Now there is one more place where cameras could start watching you from 30,000 feet.
Newer seat-back entertainment systems on some airplanes operated by American Airlines, United Airlines and Singapore Airlines have cameras, and it’s likely they are also on planes used by other carriers.
American, United and Singapore all said on Friday that they have never activated the cameras and have no plans to use them.
However, companies that make the entertainment systems are installing cameras to offer future options such as seat-to-seat video conferencing, according to an American Airlines spokesman.
A passenger on a Singapore flight posted a photo of the seat-back display last week, and the tweet was shared several hundred times and drew media notice. Buzzfeed first reported that the cameras are also on some American planes.
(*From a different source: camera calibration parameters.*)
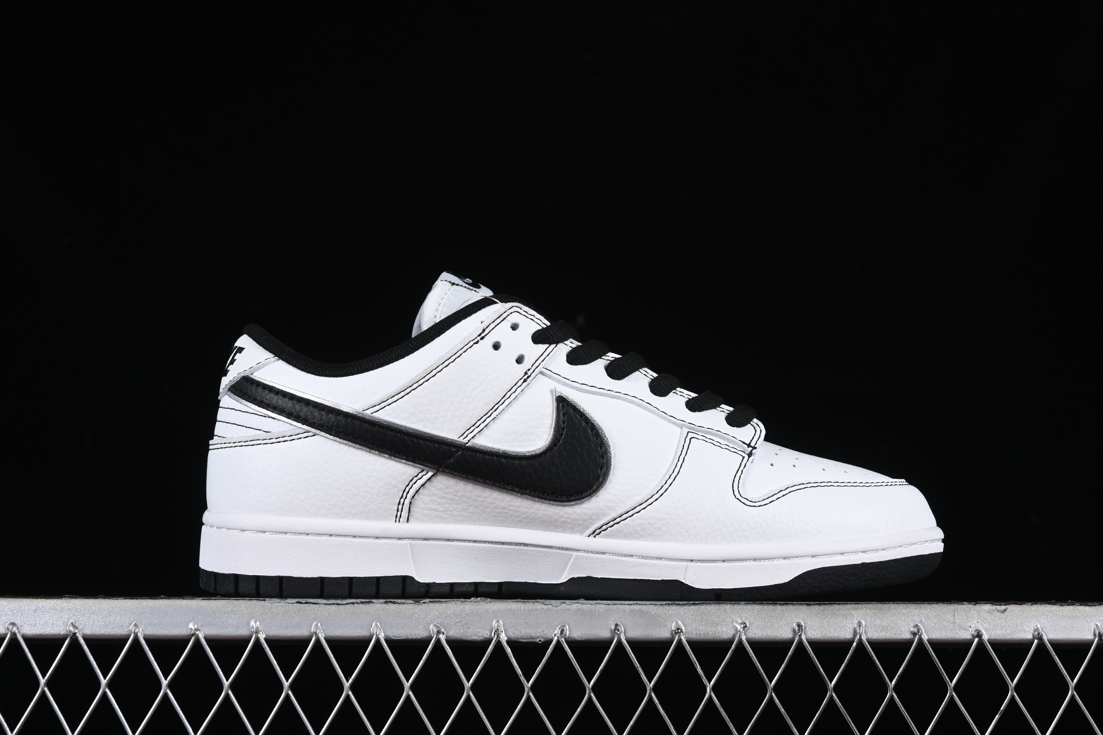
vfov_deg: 18.2
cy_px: 368
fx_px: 2298
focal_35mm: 75
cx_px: 552
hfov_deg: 27.0
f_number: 8
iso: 160
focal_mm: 50
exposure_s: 1/80
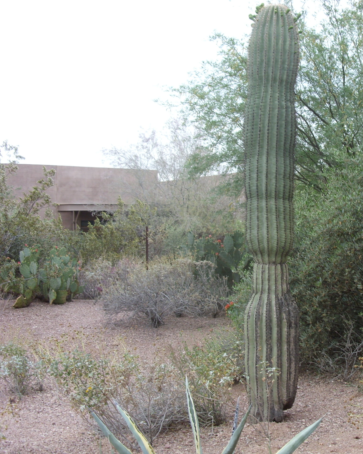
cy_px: 229
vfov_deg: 37.3
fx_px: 672
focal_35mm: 50
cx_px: 303
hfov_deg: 29.4
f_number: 2.8
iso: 50
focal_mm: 6.3
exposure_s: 1/52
The airlines stressed that they didn’t add the cameras manufacturers embedded them in the entertainment systems. American’s systems are made by Panasonic, while Singapore uses Panasonic and Thales, according to airline representatives. Neither Panasonic nor Thales responded immediately for comment.
As they shrink, cameras are being built into more devices, including laptops and smartphones. The presence of cameras in aircraft entertainment systems was known in aviation circles at least two years ago, although not among the travelling public.
Seth Miller, a journalist who wrote about the issue in 2017, thinks that equipment makers didn’t consider the privacy implications. There were already cameras on planes although not so intrusive and the companies assumed that passengers would trade their images for convenience, as they do with facial-recognition technology at immigration checkpoints, he said. “Now they’re facing blowback from a small but vocal group questioning the value of the system that isn’t even active,” Miller said.